**What needs to be done**. Print the full listing below exactly, keeping every character as it stands.

§

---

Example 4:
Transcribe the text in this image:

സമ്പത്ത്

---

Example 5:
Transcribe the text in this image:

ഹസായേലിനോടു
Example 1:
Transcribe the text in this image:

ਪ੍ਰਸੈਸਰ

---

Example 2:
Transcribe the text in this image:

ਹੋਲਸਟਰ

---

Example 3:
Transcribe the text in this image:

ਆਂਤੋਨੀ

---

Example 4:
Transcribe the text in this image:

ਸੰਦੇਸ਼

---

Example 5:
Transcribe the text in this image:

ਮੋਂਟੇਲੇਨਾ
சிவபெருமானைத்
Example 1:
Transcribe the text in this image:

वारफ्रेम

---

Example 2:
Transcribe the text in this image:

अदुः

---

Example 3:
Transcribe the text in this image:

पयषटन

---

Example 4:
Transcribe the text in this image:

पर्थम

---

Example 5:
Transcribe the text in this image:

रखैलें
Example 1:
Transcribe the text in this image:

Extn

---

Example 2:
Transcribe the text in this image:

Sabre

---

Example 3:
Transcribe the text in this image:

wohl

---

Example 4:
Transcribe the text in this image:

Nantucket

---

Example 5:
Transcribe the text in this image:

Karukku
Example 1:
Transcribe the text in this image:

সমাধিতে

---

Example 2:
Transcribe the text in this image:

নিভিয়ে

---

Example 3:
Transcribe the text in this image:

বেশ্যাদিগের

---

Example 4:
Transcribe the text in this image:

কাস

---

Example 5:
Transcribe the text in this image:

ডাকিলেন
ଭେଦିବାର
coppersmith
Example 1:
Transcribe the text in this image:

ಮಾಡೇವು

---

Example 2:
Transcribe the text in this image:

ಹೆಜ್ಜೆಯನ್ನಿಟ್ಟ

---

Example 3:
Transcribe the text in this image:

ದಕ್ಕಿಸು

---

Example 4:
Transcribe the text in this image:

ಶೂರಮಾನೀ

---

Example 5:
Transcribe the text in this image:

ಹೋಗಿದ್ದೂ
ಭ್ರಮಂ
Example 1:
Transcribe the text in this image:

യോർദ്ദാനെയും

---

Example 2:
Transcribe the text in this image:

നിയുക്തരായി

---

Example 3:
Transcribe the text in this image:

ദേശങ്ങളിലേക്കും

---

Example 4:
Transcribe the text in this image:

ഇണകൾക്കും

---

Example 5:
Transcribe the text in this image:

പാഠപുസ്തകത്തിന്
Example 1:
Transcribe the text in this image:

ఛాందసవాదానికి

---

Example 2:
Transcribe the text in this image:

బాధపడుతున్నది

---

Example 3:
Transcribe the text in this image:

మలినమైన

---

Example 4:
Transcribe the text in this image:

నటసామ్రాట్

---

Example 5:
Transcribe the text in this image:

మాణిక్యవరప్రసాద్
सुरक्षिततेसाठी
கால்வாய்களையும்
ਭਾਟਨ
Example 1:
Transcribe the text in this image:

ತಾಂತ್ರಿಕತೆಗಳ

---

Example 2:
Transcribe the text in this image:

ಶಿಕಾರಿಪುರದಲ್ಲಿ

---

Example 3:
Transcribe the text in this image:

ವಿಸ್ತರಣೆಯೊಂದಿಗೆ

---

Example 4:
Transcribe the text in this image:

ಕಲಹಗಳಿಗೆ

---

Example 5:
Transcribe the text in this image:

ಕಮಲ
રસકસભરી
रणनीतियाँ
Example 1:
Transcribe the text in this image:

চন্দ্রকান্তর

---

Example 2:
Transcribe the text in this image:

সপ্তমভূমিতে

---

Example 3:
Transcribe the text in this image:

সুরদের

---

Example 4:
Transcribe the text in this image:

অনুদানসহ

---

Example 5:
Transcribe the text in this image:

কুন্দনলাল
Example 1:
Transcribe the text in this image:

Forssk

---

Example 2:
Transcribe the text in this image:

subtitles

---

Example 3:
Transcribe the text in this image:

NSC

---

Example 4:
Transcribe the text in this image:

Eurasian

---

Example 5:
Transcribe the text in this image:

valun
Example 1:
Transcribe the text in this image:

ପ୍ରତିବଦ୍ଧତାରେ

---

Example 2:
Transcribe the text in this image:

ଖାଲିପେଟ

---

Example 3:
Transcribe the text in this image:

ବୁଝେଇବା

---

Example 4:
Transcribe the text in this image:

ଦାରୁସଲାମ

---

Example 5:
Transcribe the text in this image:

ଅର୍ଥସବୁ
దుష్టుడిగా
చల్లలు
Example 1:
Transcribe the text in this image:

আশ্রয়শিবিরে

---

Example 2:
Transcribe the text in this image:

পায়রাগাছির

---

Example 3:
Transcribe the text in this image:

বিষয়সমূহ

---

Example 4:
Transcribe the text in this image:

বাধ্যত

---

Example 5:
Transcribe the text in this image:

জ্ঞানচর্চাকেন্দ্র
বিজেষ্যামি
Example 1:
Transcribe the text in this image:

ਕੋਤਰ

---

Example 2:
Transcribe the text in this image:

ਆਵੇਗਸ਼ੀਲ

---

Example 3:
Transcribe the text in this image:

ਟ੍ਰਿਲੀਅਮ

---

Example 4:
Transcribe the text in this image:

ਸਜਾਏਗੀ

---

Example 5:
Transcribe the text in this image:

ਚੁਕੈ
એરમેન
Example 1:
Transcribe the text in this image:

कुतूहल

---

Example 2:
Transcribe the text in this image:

§

**Solved problem**.
---

Example 4:
Transcribe the text in this image:

സമ്പത്ത്

---

Example 5:
Transcribe the text in this image:

ഹസായേലിനോടു
Example 1:
Transcribe the text in this image:

ਪ੍ਰਸੈਸਰ

---

Example 2:
Transcribe the text in this image:

ਹੋਲਸਟਰ

---

Example 3:
Transcribe the text in this image:

ਆਂਤੋਨੀ

---

Example 4:
Transcribe the text in this image:

ਸੰਦੇਸ਼

---

Example 5:
Transcribe the text in this image:

ਮੋਂਟੇਲੇਨਾ
சிவபெருமானைத்
Example 1:
Transcribe the text in this image:

वारफ्रेम

---

Example 2:
Transcribe the text in this image:

अदुः

---

Example 3:
Transcribe the text in this image:

पयषटन

---

Example 4:
Transcribe the text in this image:

पर्थम

---

Example 5:
Transcribe the text in this image:

रखैलें
Example 1:
Transcribe the text in this image:

Extn

---

Example 2:
Transcribe the text in this image:

Sabre

---

Example 3:
Transcribe the text in this image:

wohl

---

Example 4:
Transcribe the text in this image:

Nantucket

---

Example 5:
Transcribe the text in this image:

Karukku
Example 1:
Transcribe the text in this image:

সমাধিতে

---

Example 2:
Transcribe the text in this image:

নিভিয়ে

---

Example 3:
Transcribe the text in this image:

বেশ্যাদিগের

---

Example 4:
Transcribe the text in this image:

কাস

---

Example 5:
Transcribe the text in this image:

ডাকিলেন
ଭେଦିବାର
coppersmith
Example 1:
Transcribe the text in this image:

ಮಾಡೇವು

---

Example 2:
Transcribe the text in this image:

ಹೆಜ್ಜೆಯನ್ನಿಟ್ಟ

---

Example 3:
Transcribe the text in this image:

ದಕ್ಕಿಸು

---

Example 4:
Transcribe the text in this image:

ಶೂರಮಾನೀ

---

Example 5:
Transcribe the text in this image:

ಹೋಗಿದ್ದೂ
ಭ್ರಮಂ
Example 1:
Transcribe the text in this image:

യോർദ്ദാനെയും

---

Example 2:
Transcribe the text in this image:

നിയുക്തരായി

---

Example 3:
Transcribe the text in this image:

ദേശങ്ങളിലേക്കും

---

Example 4:
Transcribe the text in this image:

ഇണകൾക്കും

---

Example 5:
Transcribe the text in this image:

പാഠപുസ്തകത്തിന്
Example 1:
Transcribe the text in this image:

ఛాందసవాదానికి

---

Example 2:
Transcribe the text in this image:

బాధపడుతున్నది

---

Example 3:
Transcribe the text in this image:

మలినమైన

---

Example 4:
Transcribe the text in this image:

నటసామ్రాట్

---

Example 5:
Transcribe the text in this image:

మాణిక్యవరప్రసాద్
सुरक्षिततेसाठी
கால்வாய்களையும்
ਭਾਟਨ
Example 1:
Transcribe the text in this image:

ತಾಂತ್ರಿಕತೆಗಳ

---

Example 2:
Transcribe the text in this image:

ಶಿಕಾರಿಪುರದಲ್ಲಿ

---

Example 3:
Transcribe the text in this image:

ವಿಸ್ತರಣೆಯೊಂದಿಗೆ

---

Example 4:
Transcribe the text in this image:

ಕಲಹಗಳಿಗೆ

---

Example 5:
Transcribe the text in this image:

ಕಮಲ
રસકસભરી
रणनीतियाँ
Example 1:
Transcribe the text in this image:

চন্দ্রকান্তর

---

Example 2:
Transcribe the text in this image:

সপ্তমভূমিতে

---

Example 3:
Transcribe the text in this image:

সুরদের

---

Example 4:
Transcribe the text in this image:

অনুদানসহ

---

Example 5:
Transcribe the text in this image:

কুন্দনলাল
Example 1:
Transcribe the text in this image:

Forssk

---

Example 2:
Transcribe the text in this image:

subtitles

---

Example 3:
Transcribe the text in this image:

NSC

---

Example 4:
Transcribe the text in this image:

Eurasian

---

Example 5:
Transcribe the text in this image:

valun
Example 1:
Transcribe the text in this image:

ପ୍ରତିବଦ୍ଧତାରେ

---

Example 2:
Transcribe the text in this image:

ଖାଲିପେଟ

---

Example 3:
Transcribe the text in this image:

ବୁଝେଇବା

---

Example 4:
Transcribe the text in this image:

ଦାରୁସଲାମ

---

Example 5:
Transcribe the text in this image:

ଅର୍ଥସବୁ
దుష్టుడిగా
చల్లలు
Example 1:
Transcribe the text in this image:

আশ্রয়শিবিরে

---

Example 2:
Transcribe the text in this image:

পায়রাগাছির

---

Example 3:
Transcribe the text in this image:

বিষয়সমূহ

---

Example 4:
Transcribe the text in this image:

বাধ্যত

---

Example 5:
Transcribe the text in this image:

জ্ঞানচর্চাকেন্দ্র
বিজেষ্যামি
Example 1:
Transcribe the text in this image:

ਕੋਤਰ

---

Example 2:
Transcribe the text in this image:

ਆਵੇਗਸ਼ੀਲ

---

Example 3:
Transcribe the text in this image:

ਟ੍ਰਿਲੀਅਮ

---

Example 4:
Transcribe the text in this image:

ਸਜਾਏਗੀ

---

Example 5:
Transcribe the text in this image:

ਚੁਕੈ
એરમેન
Example 1:
Transcribe the text in this image:

कुतूहल

---

Example 2:
Transcribe the text in this image:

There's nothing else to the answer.